3. Expectation – Baby Forms Their Own Sleep Schedule
When my daughter was first born, the thought of “cry it out” scared me to death. I could not imagine my baby crying for me and not going to get her.
I thought I would let her choose when to sleep, how long to sleep, and how often to sleep. I’d go off of her feelings and let her dictate sleep. This mindset caused problems with the sleep habits we let her form early on. At 9 months, my husband and I decided it was time to hire some help. The approach we chose with the help of a consultant is called the “chair method,” which worked great despite there being some crying involved.
I was going to have to get over the expectation that I would never let my baby cry, and that this was going to benefit her in the long run. I had so many concerns about this, but after only a couple nights, the crying stopped and she went to bed extremely well. Something I was afraid of doing and caused such a headache for my husband and myself was finally solved, all because I let what I thought people would say about my parenting get in the way.
4. Expectation — Baby-Led Weaning
When I knew my daughter was going to start eating solids, I was determined to make sure she was not going to be a picky eater. I researched in depth about baby-led weaning to make sure I was going to help her transfer from bottles to food properly because, of course, my child was going to love every food and be the most adventurous eater. I was going to avoid added sugar, only serve her the healthiest options, and set myself up for success for when she got older.

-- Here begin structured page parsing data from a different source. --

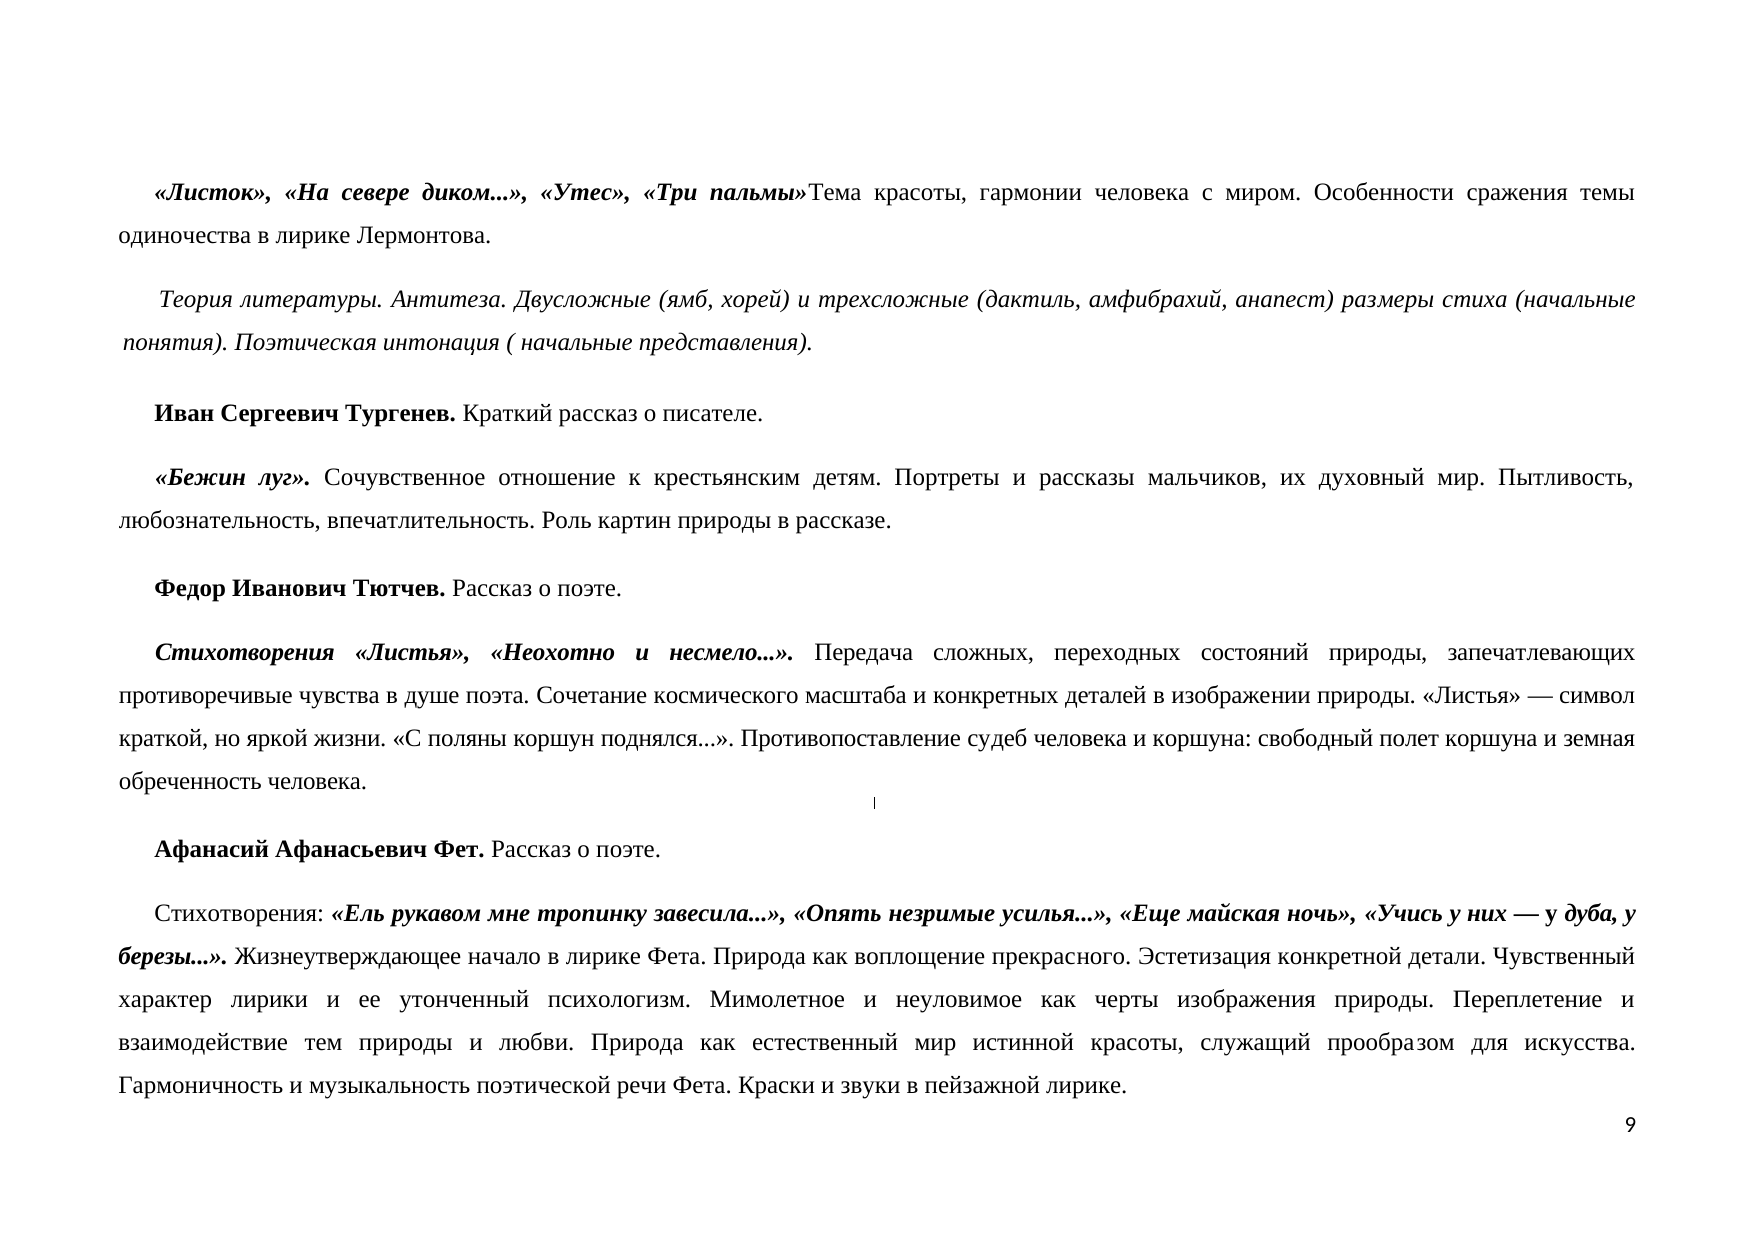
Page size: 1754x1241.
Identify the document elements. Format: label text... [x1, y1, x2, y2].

text Федор Иванович Тютчев. Рассказ о поэте. [118, 573, 1636, 601]
text Стихотворения: «Ель рукавом мне тропинку завесила...», «Опять незримые усилья...», «Еще майская ночь», «Учись у них — у дуба, у березы...». Жизнеутверждающее начало в лирике Фета. Природа как воплощение прекрасного. Эстетизация конкретной детали. Чувственный характер лирики и ее утонченный психологизм. Мимолетное и неуловимое как черты изображения природы. Переплетение и взаимодействие тем природы и любви. Природа как естественный мир истинной красоты, служащий прообразом для искусства. Гармоничность и музыкальность поэтической речи Фета. Краски и звуки в пейзажной лирике. [118, 898, 1636, 1099]
text Афанасий Афанасьевич Фет. Рассказ о поэте. [118, 834, 1636, 863]
text «Листок», «На севере диком...», «Утес», «Три пальмы»Тема красоты, гармонии человека с миром. Особенности сражения темы одиночества в лирике Лермонтова. [118, 177, 1636, 249]
text Теория литературы. Антитеза. Двусложные (ямб, хорей) и трехсложные (дактиль, амфибрахий, анапест) размеры стиха (начальные понятия). Поэтическая интонация ( начальные представления). [123, 284, 1636, 356]
text Стихотворения «Листья», «Неохотно и несмело...». Передача сложных, переходных состояний природы, запечатлевающих противоречивые чувства в душе поэта. Сочетание космического масштаба и конкретных деталей в изображении природы. «Листья» — символ краткой, но яркой жизни. «С поляны коршун поднялся...». Противопоставление судеб человека и коршуна: свободный полет коршуна и земная обреченность человека. [119, 637, 1635, 795]
text Иван Сергеевич Тургенев. Краткий рассказ о писателе. [118, 398, 1636, 427]
text «Бежин луг». Сочувственное отношение к крестьянским детям. Портреты и рассказы мальчиков, их духовный мир. Пытливость, любознательность, впечатлительность. Роль картин природы в рассказе. [119, 462, 1636, 534]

The day came to start real food. It was so cute watching her try out new foods and explore, but the mess was outrageous. I tried to let her use utensils herself, drink from a cup, and try new things, but watching her struggle and throw food all over the place caused my anxiety to skyrocket.
I decided that what would be best for our family was a mixture of purees and baby-led weaning. If it was a food that she needed a spoon for, I helped; if I thought it was something she could handle on her own, I let her try to feed herself. I also got over the “I am going to be super healthy” thing quick. When I was rushing to make her lunch for daycare, sometimes a package of mini muffins was thrown in the lunch box, and when I was not home for dinner in time, Daddy would warm her up some chicken nuggets. It was not ideal, but it was what worked best for my family. She is still an adventurous eater, and I enjoy watching her explore new food items.
Overall, one of the biggest things I have learned over this past year of being a new mom is not to let your expectations or fear of what other moms will say about your parenting get in the way of doing what is best for yourself and your child. Do what makes sense to you. Research ALL options, not just the option that you think you will want to use because that option may not end up being the best for you.
Finally, we need to stop judging new mothers for the decisions they make. Telling them that “I did it differently” or “I would not parent my child that way” is not helpful. New moms are doing their best, and when you make sure to let them know that whatever they are doing is “wrong,” you are feeding the doubt that mom has already been feeling since the day she gave birth. Be encouraging, ask her what you can do to help, be the friend you wished you’d had when you were a new mom.